▶ _Passage to read_
The bulk of the evidence pointing to critical issues in this case came from the defendants, Wayne Faulconer and Margaret Culp. Certain of their testimony was, to say the least, suspect.

First, we look to see if there was evidence of an intent on the part of the grantor, Wayne Faulconer, to hinder, delay, or defraud his creditors. The evidence is undisputed that Koch secured an injunction, from which Faulconer appealed. Thereafter, Faulconer was repeatedly cited for contempt and the Sedgwick District Court found that Faulconer's conduct was not a mere technical violation, but was part of a pattern of conduct aimed at circumventing the court's orders. It was a flagrant and intentional violation, amounting to bad faith conduct. $32,000 was paid into the clerk of the court under the court order; that money was ordered paid over to Koch even though Koch's judgment against Faulconer was then only $16,000. The trial court withheld *109 the entry of judgment and the imposition of sanctions for contempt until the appeal was decided. This was prior to the conveyances from Wayne to Margaret. Wayne testified that when he executed the note to Margaret in 1979 he did not think there was any suit against him — yet the case had been pending since March 1978. It was pending when he conveyed the real estate and the proceeds of the stock sales to Margaret. For most of the two-year period following his discharge by Koch, Faulconer was unemployed and was engaged in furthering his business in violation of the Sedgwick District Court's orders. His income from that business was effectively dried up when the trial court ordered his customers to make payment into court of amounts owed to him and further required him — under repeated threat of contempt — to deliver to Koch some of the essential parts of his crimping machine necessary in the manufacturing process. There is nothing in the record to suggest that he had substantial income or assets out of which any judgment in favor of Koch could be satisfied, except the property conveyed to Margaret. This evidence was sufficient to establish the required intent on the part of Wayne Faulconer.

▶ _Direction 1_
Return, verbatim, the lines of the listing starting at its first line and ending at the line containing "collector number: 4932", with both of those lines included.
▶ _Direction 2_
Resume the court opinion on Wayne Faulconer's conveyances, picking up after its final sentence.
The court opinion above and the listing after this note are unrelated, separate material.

▶ _Stored data_

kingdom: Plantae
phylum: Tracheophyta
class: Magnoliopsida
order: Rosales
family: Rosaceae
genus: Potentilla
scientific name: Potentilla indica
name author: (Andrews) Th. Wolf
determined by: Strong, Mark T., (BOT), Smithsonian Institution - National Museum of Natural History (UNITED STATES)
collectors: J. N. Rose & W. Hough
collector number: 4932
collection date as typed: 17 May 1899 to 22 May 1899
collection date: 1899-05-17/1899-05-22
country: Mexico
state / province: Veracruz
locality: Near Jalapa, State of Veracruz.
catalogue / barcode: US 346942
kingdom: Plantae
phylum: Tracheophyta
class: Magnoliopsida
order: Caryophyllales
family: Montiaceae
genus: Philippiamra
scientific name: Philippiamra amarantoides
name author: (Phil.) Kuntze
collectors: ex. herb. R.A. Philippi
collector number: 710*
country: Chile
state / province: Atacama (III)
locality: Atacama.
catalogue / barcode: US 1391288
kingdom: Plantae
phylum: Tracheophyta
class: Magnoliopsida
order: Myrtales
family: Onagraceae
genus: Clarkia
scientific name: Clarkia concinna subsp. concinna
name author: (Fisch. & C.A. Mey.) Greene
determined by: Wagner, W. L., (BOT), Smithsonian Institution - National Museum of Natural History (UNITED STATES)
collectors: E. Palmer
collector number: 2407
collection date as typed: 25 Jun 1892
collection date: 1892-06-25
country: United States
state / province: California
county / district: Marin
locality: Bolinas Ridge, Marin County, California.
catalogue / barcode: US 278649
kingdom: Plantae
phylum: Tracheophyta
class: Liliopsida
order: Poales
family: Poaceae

▶ _Written response 1_
kingdom: Plantae
phylum: Tracheophyta
class: Magnoliopsida
order: Rosales
family: Rosaceae
genus: Potentilla
scientific name: Potentilla indica
name author: (Andrews) Th. Wolf
determined by: Strong, Mark T., (BOT), Smithsonian Institution - National Museum of Natural History (UNITED STATES)
collectors: J. N. Rose & W. Hough
collector number: 4932

▶ _Written response 2_
We next turn to examine evidence of the badges or indicia of fraud to determine whether it was "sufficient to give rise to an inference of fraud." The first badge is that of a relationship between the grantor and the grantee. Wayne and Margaret were brother and sister. That relationship is not contested.

The second badge is the grantee's knowledge of litigation against the grantor. During her testimony, Margaret acknowledged that she knew that Wayne had legal problems after he left Koch. He was her baby brother and she was very close to him. She testified that she first knew about the money judgment when she was sued in this action. The principal money judgment, however, was not entered until after the transfer of property. She may well not have known about the precise details of the lawsuit until she was served with summons herein. That, however, is not required; all that is required is that the grantee have knowledge of litigation against the grantor. Margaret admits that she had that knowledge. The lawsuit by Koch had substantial impact upon Wayne Faulconer, with whom she was "very close." The evidence clearly establishes that Margaret knew about the litigation. This badge was established.

*110 The next badge of fraud is that of the insolvency of the grantor. Since the entry of the judgment, Koch has been unsuccessful in enforcing it. Koch found no property to apply on its judgment other than relatively modest amounts secured by garnishment from Wayne's present employer. Wayne testified that his present property interests consist of exempt property — his home and his car and the things therein. While there is testimony that he at one time owned some stock futures, there is nothing in the evidence to indicate that he had substantial market investments or other property at the time of the transfer.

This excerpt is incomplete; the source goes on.